> WORK REQUIRED
You are asked to repeat the listing word for word and to leave out its pictures.

Top of DATA IN THIS EXERCISE

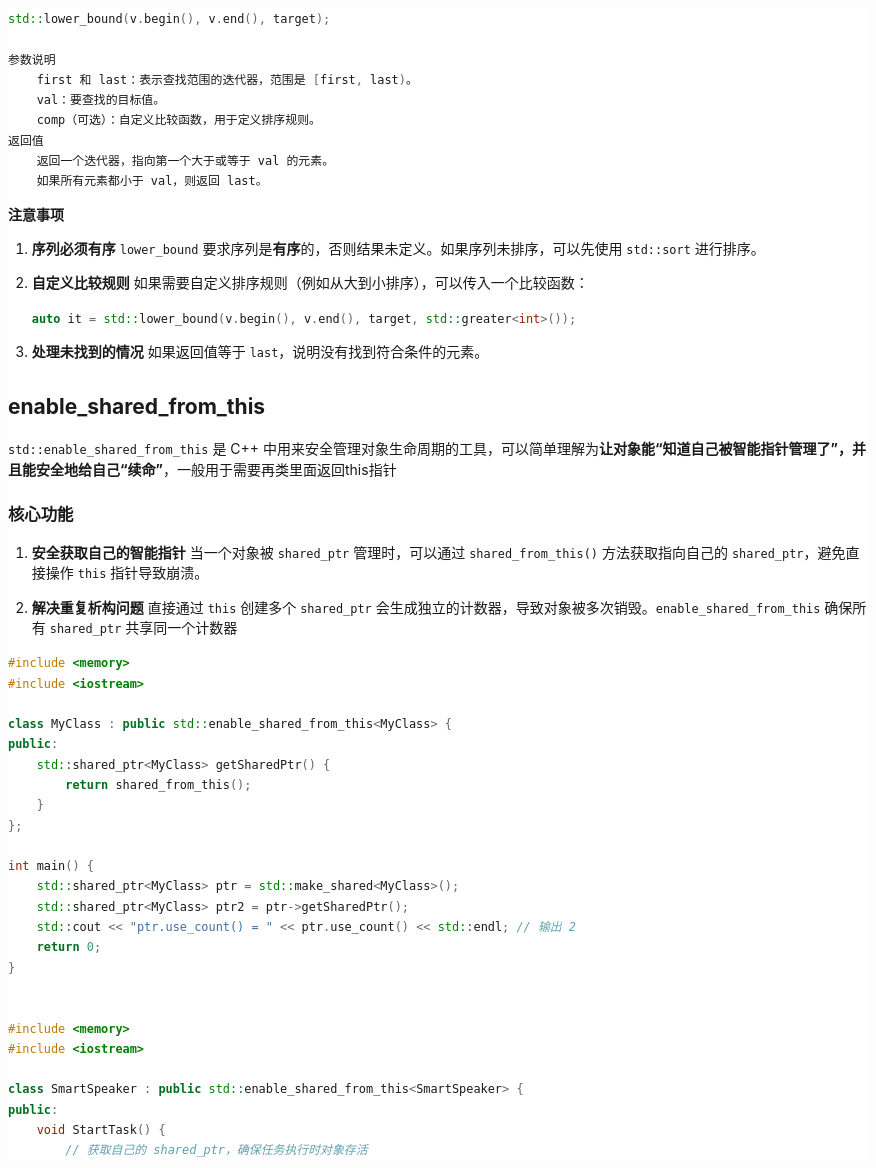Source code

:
 ```c++
std::lower_bound(v.begin(), v.end(), target);

参数说明
	first 和 last：表示查找范围的迭代器，范围是 [first, last)。
	val：要查找的目标值。
	comp（可选）：自定义比较函数，用于定义排序规则。
​返回值
	返回一个迭代器，指向第一个大于或等于​ val 的元素。
	如果所有元素都小于 val，则返回 last。
```

**注意事项**

1. **序列必须有序**
   `lower_bound` 要求序列是**有序**的，否则结果未定义。如果序列未排序，可以先使用 `std::sort` 进行排序。

2. **自定义比较规则**
   如果需要自定义排序规则（例如从大到小排序），可以传入一个比较函数：

   ```cpp
   auto it = std::lower_bound(v.begin(), v.end(), target, std::greater<int>());
   ```

3. **处理未找到的情况**
   如果返回值等于 `last`，说明没有找到符合条件的元素。

## enable_shared_from_this

`std::enable_shared_from_this` 是 C++ 中用来安全管理对象生命周期的工具，可以简单理解为**让对象能“知道自己被智能指针管理了”，并且能安全地给自己“续命”**，一般用于需要再类里面返回this指针

### **核心功能**

1. **安全获取自己的智能指针**
   当一个对象被 `shared_ptr` 管理时，可以通过 `shared_from_this()` 方法获取指向自己的 `shared_ptr`，避免直接操作 `this` 指针导致崩溃。

   

2. **解决重复析构问题**
   直接通过 `this` 创建多个 `shared_ptr` 会生成独立的计数器，导致对象被多次销毁。`enable_shared_from_this` 确保所有 `shared_ptr` 共享同一个计数器

```c++
#include <memory>
#include <iostream>

class MyClass : public std::enable_shared_from_this<MyClass> {
public:
    std::shared_ptr<MyClass> getSharedPtr() {
        return shared_from_this();
    }
};

int main() {
    std::shared_ptr<MyClass> ptr = std::make_shared<MyClass>();
    std::shared_ptr<MyClass> ptr2 = ptr->getSharedPtr();
    std::cout << "ptr.use_count() = " << ptr.use_count() << std::endl; // 输出 2
    return 0;
}


#include <memory>
#include <iostream>

class SmartSpeaker : public std::enable_shared_from_this<SmartSpeaker> {
public:
    void StartTask() {
        // 获取自己的 shared_ptr，确保任务执行时对象存活
```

Bottom of DATA IN THIS EXERCISE

> EXERCISE SOLUTION
Source code

:
 ```c++
std::lower_bound(v.begin(), v.end(), target);

参数说明
	first 和 last：表示查找范围的迭代器，范围是 [first, last)。
	val：要查找的目标值。
	comp（可选）：自定义比较函数，用于定义排序规则。
​返回值
	返回一个迭代器，指向第一个大于或等于​ val 的元素。
	如果所有元素都小于 val，则返回 last。
```

**注意事项**

1. **序列必须有序**
   `lower_bound` 要求序列是**有序**的，否则结果未定义。如果序列未排序，可以先使用 `std::sort` 进行排序。

2. **自定义比较规则**
   如果需要自定义排序规则（例如从大到小排序），可以传入一个比较函数：

   ```cpp
   auto it = std::lower_bound(v.begin(), v.end(), target, std::greater<int>());
   ```

3. **处理未找到的情况**
   如果返回值等于 `last`，说明没有找到符合条件的元素。

## enable_shared_from_this

`std::enable_shared_from_this` 是 C++ 中用来安全管理对象生命周期的工具，可以简单理解为**让对象能“知道自己被智能指针管理了”，并且能安全地给自己“续命”**，一般用于需要再类里面返回this指针

### **核心功能**

1. **安全获取自己的智能指针**
   当一个对象被 `shared_ptr` 管理时，可以通过 `shared_from_this()` 方法获取指向自己的 `shared_ptr`，避免直接操作 `this` 指针导致崩溃。

   

2. **解决重复析构问题**
   直接通过 `this` 创建多个 `shared_ptr` 会生成独立的计数器，导致对象被多次销毁。`enable_shared_from_this` 确保所有 `shared_ptr` 共享同一个计数器

```c++
#include <memory>
#include <iostream>

class MyClass : public std::enable_shared_from_this<MyClass> {
public:
    std::shared_ptr<MyClass> getSharedPtr() {
        return shared_from_this();
    }
};

int main() {
    std::shared_ptr<MyClass> ptr = std::make_shared<MyClass>();
    std::shared_ptr<MyClass> ptr2 = ptr->getSharedPtr();
    std::cout << "ptr.use_count() = " << ptr.use_count() << std::endl; // 输出 2
    return 0;
}


#include <memory>
#include <iostream>

class SmartSpeaker : public std::enable_shared_from_this<SmartSpeaker> {
public:
    void StartTask() {
        // 获取自己的 shared_ptr，确保任务执行时对象存活
```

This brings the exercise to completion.